» **Work to be completed**
Count the lines in the rows below that contain the string "origin", treating uppercase and lowercase as distinct. Give only the number.

» **Records supplied**
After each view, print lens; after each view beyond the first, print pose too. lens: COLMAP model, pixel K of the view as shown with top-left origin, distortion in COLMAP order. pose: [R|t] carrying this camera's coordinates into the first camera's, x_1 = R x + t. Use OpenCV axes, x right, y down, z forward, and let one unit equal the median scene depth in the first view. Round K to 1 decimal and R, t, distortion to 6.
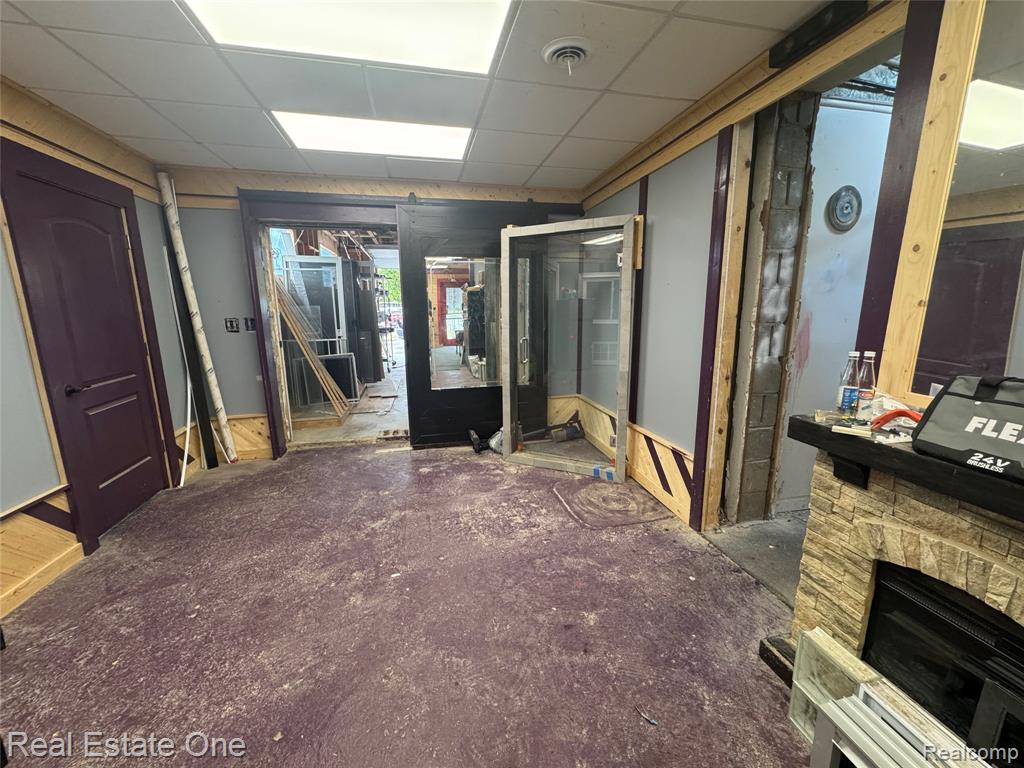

...

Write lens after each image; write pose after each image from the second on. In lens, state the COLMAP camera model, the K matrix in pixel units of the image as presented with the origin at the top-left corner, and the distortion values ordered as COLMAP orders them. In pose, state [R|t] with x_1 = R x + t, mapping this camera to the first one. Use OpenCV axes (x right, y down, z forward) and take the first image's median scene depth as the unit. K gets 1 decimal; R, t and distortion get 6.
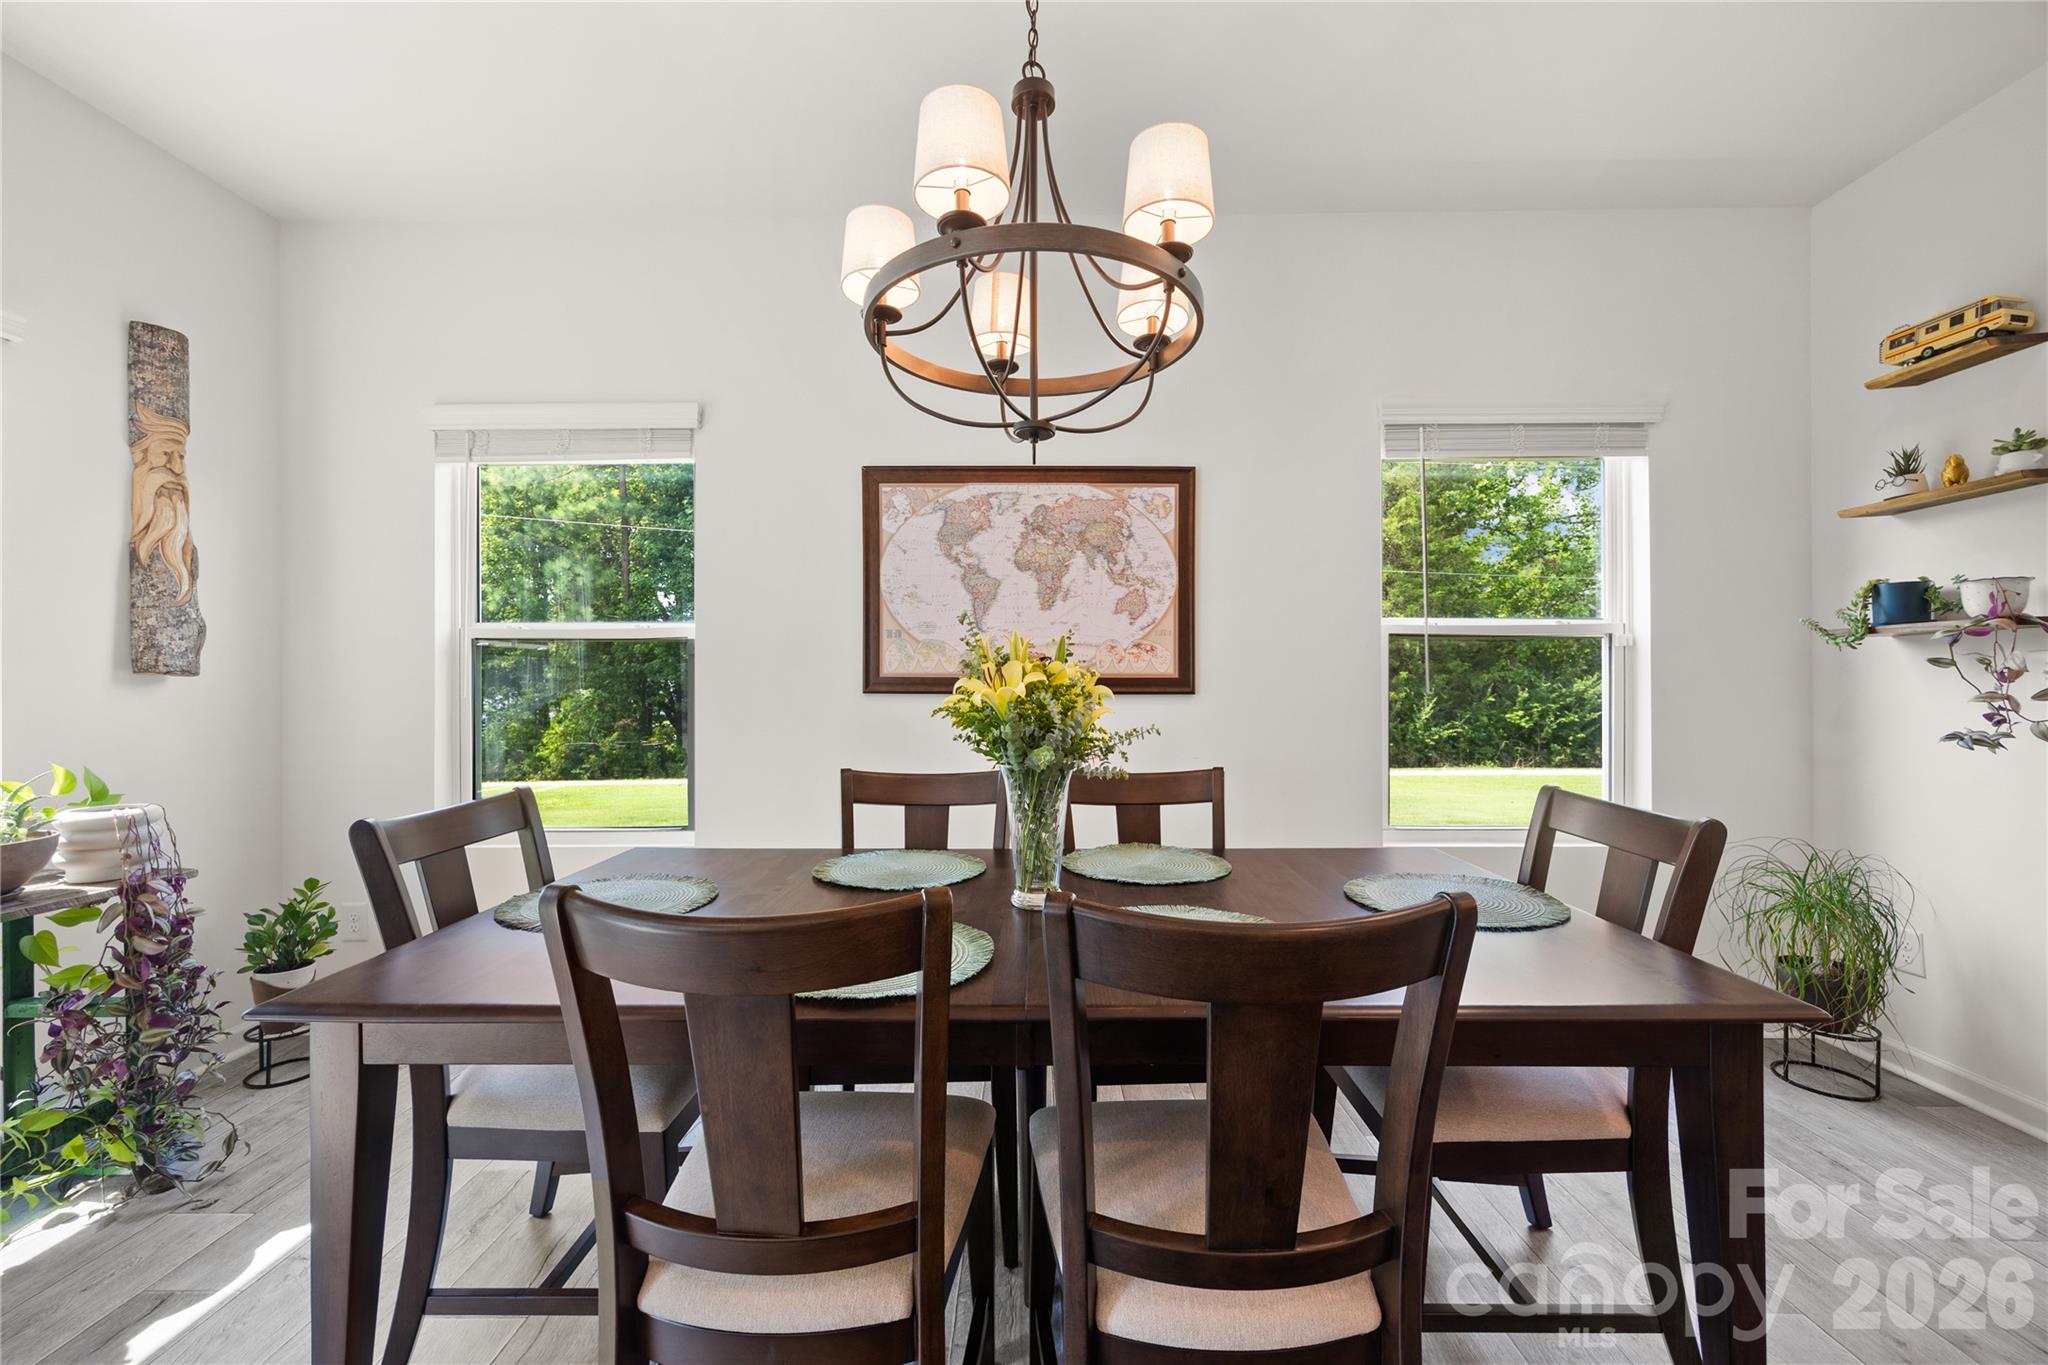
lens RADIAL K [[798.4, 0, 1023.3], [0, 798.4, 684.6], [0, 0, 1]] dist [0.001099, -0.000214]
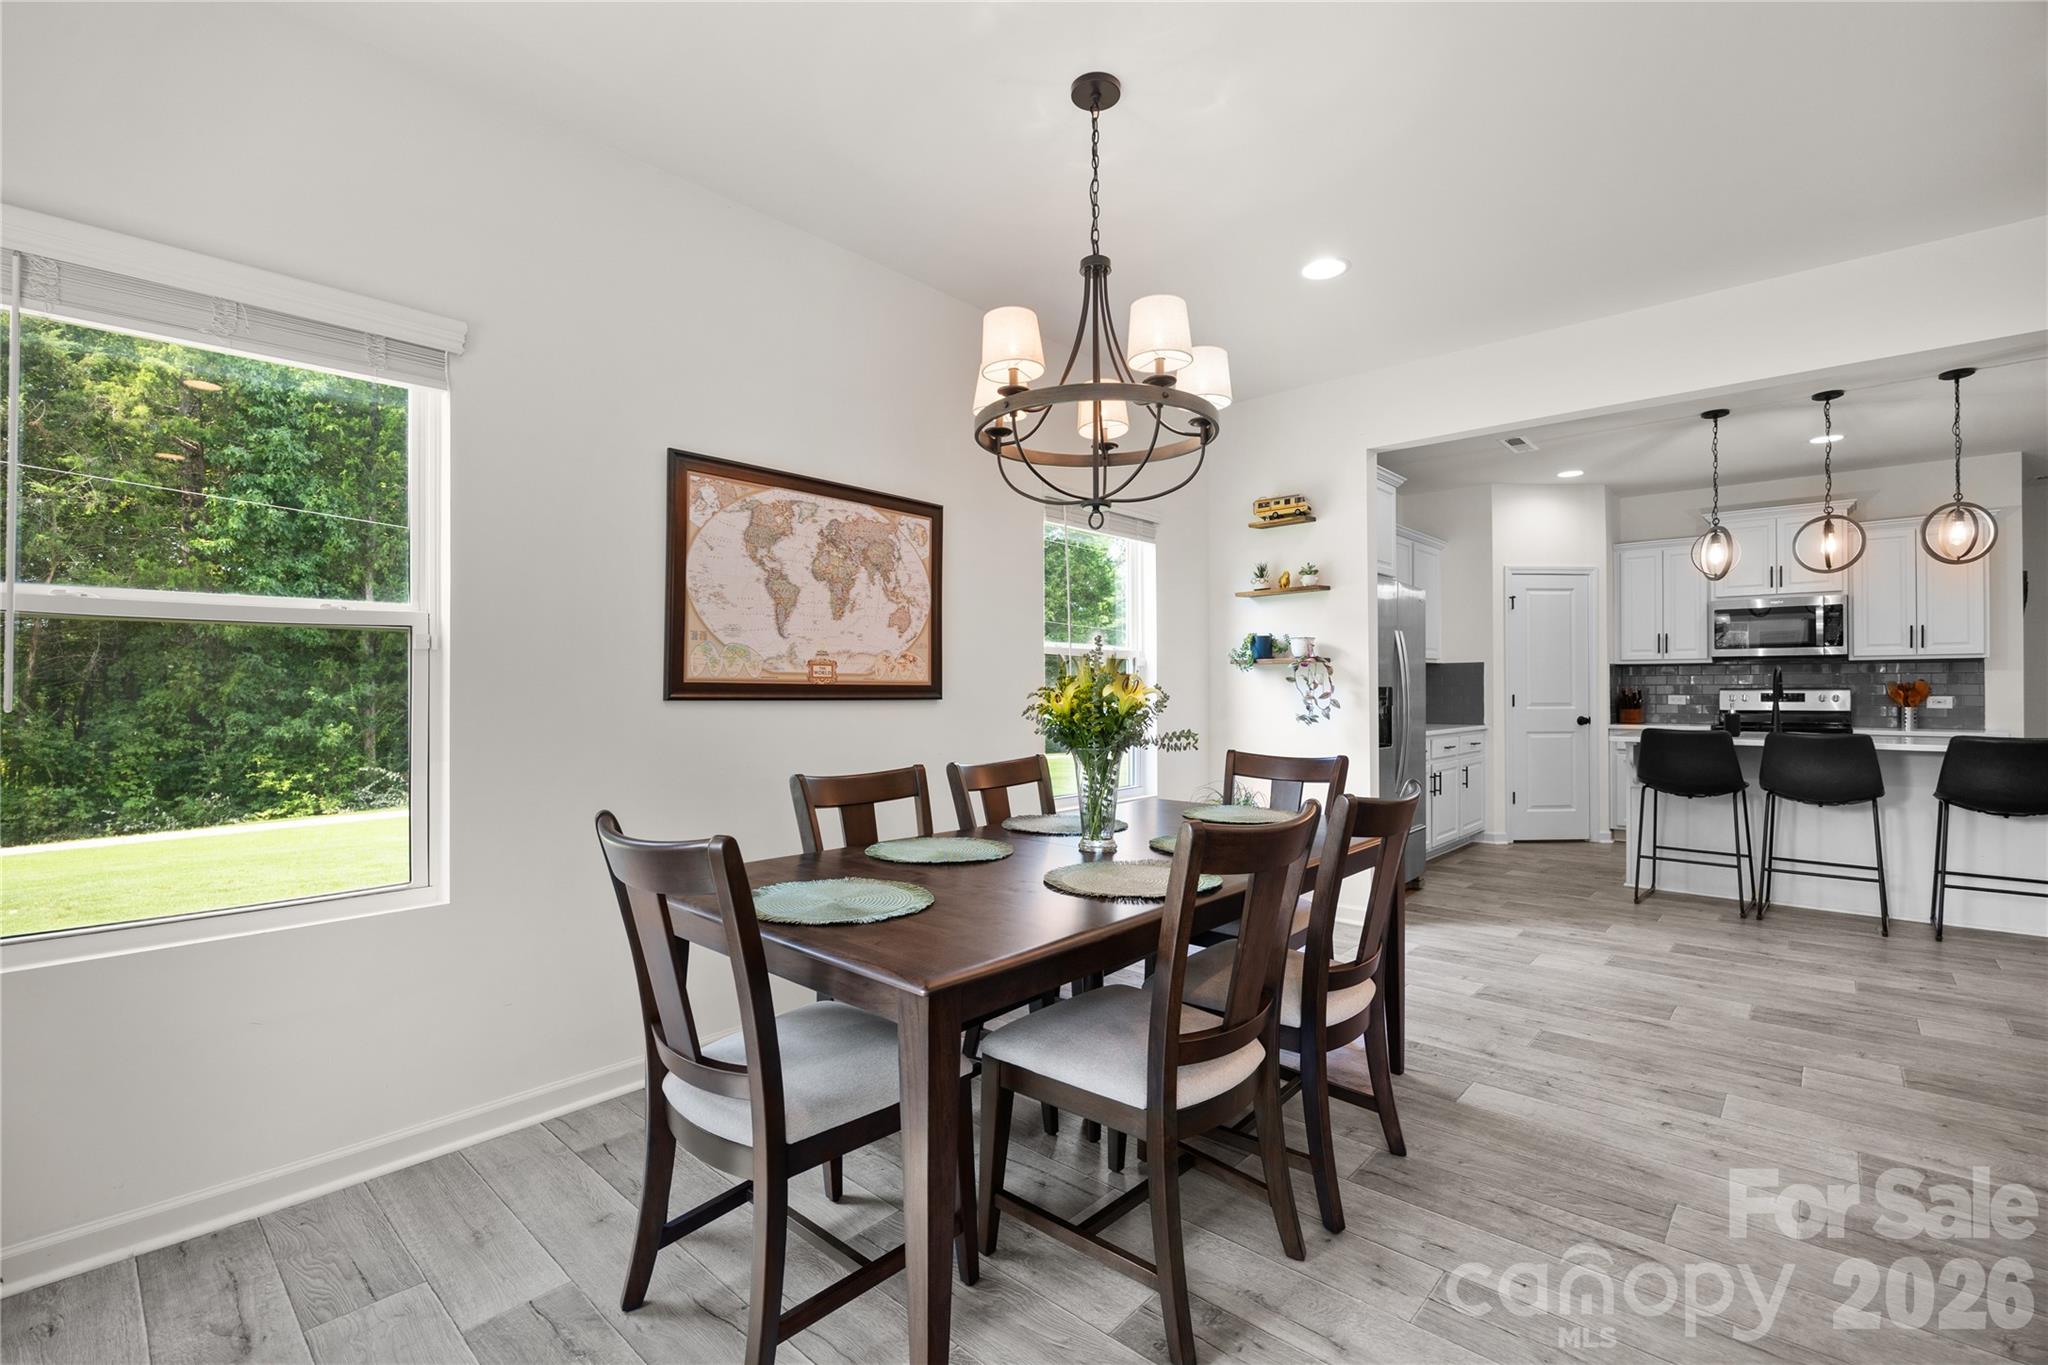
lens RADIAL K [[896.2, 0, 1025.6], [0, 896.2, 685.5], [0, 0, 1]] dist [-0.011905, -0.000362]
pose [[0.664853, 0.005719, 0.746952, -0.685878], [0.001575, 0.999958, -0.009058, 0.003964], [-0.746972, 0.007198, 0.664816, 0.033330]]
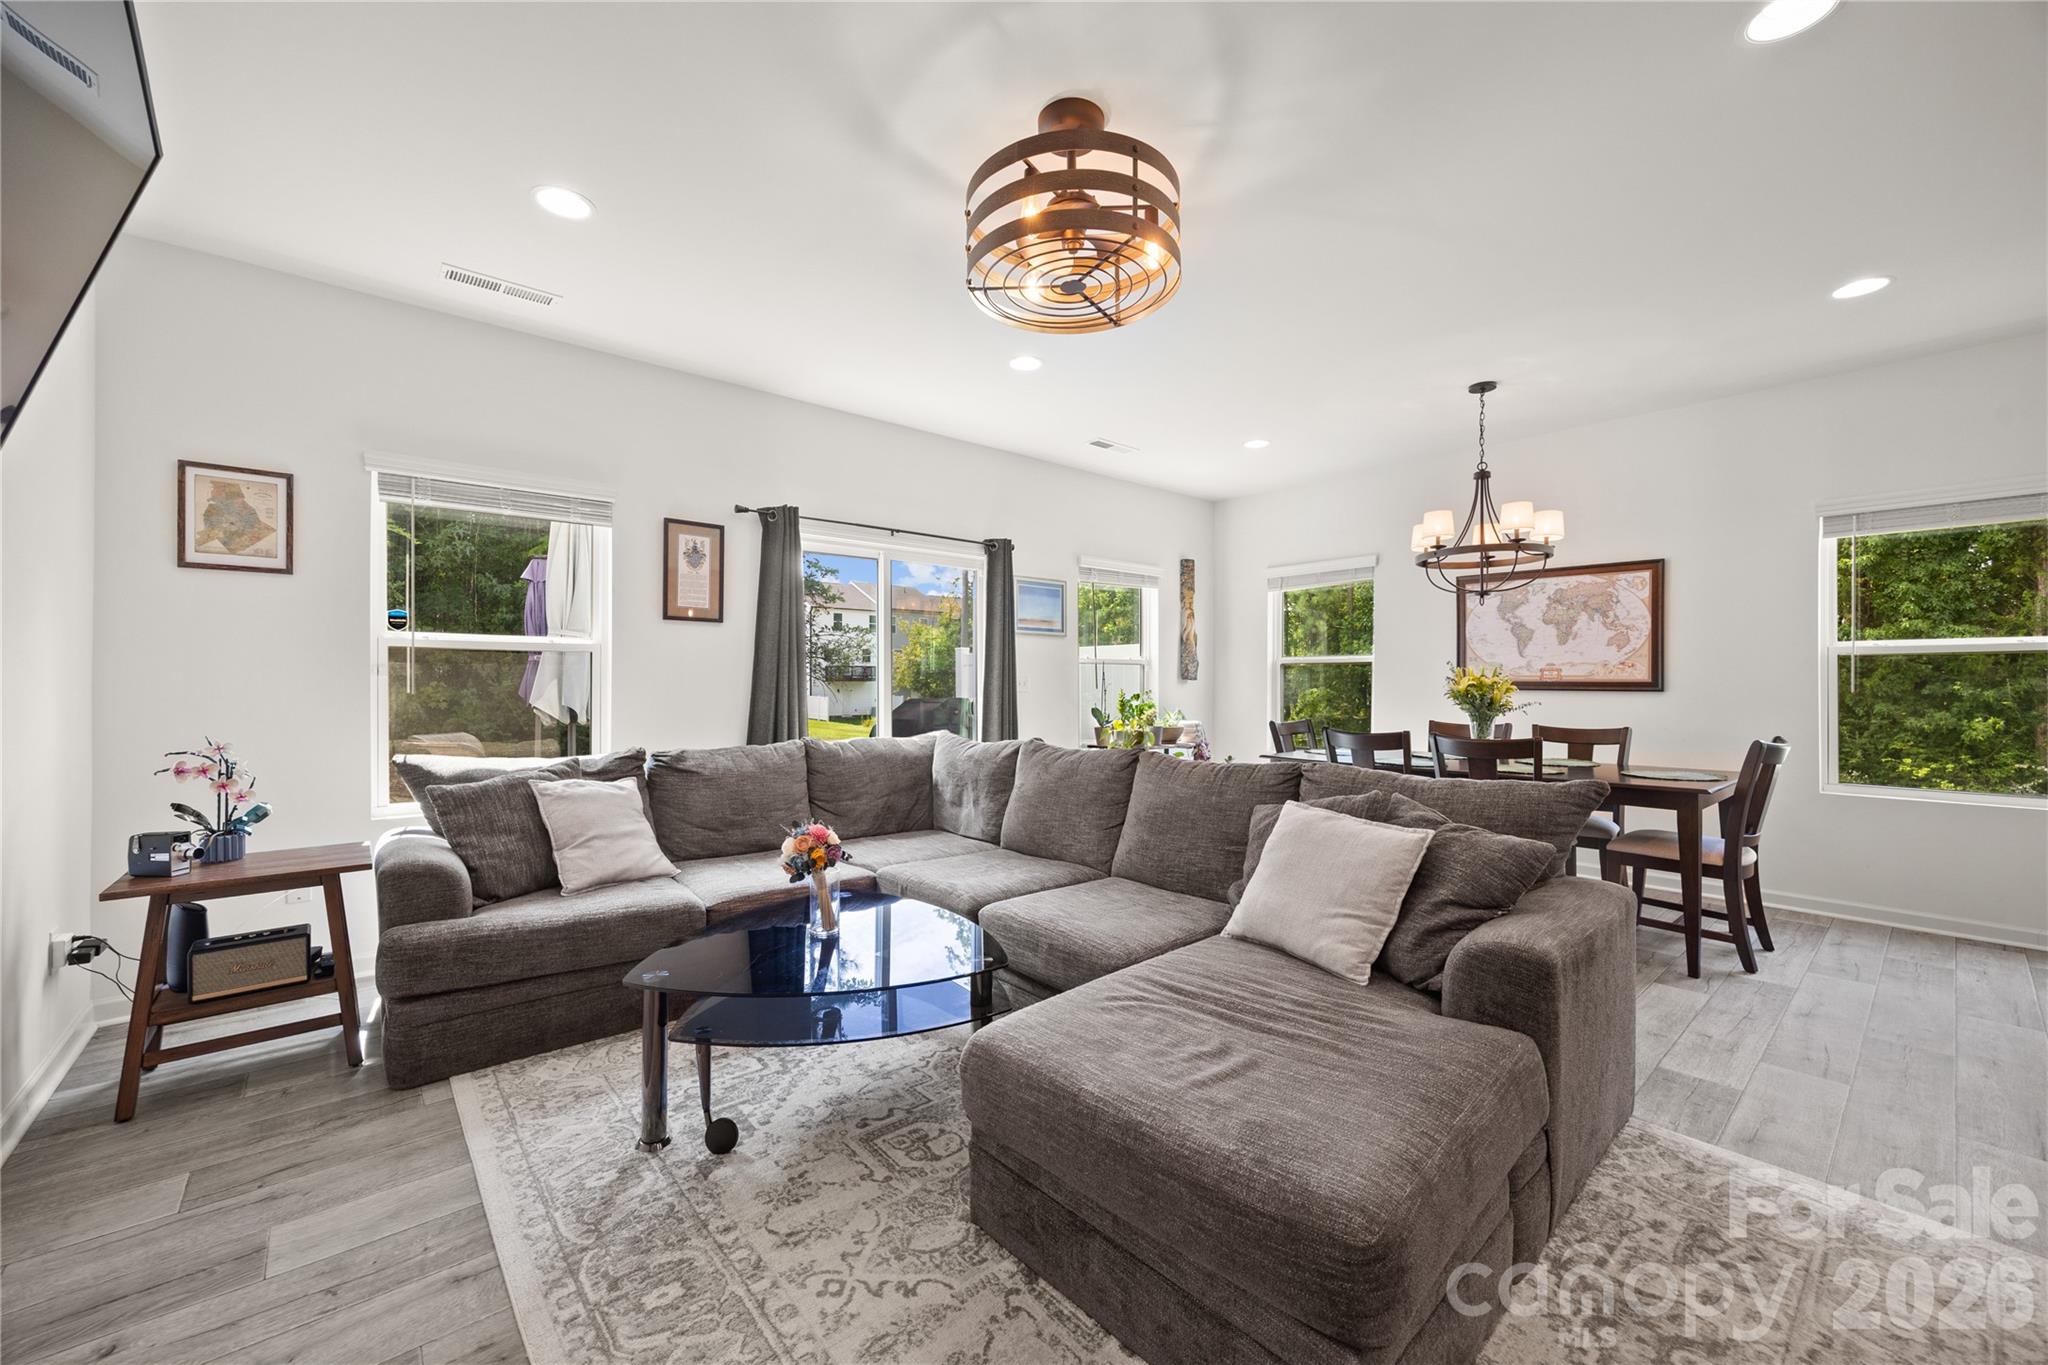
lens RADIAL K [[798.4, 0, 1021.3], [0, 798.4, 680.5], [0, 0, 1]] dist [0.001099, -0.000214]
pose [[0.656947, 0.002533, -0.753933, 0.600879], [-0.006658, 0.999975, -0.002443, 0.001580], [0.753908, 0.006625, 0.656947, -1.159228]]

» **Solution for this problem**
2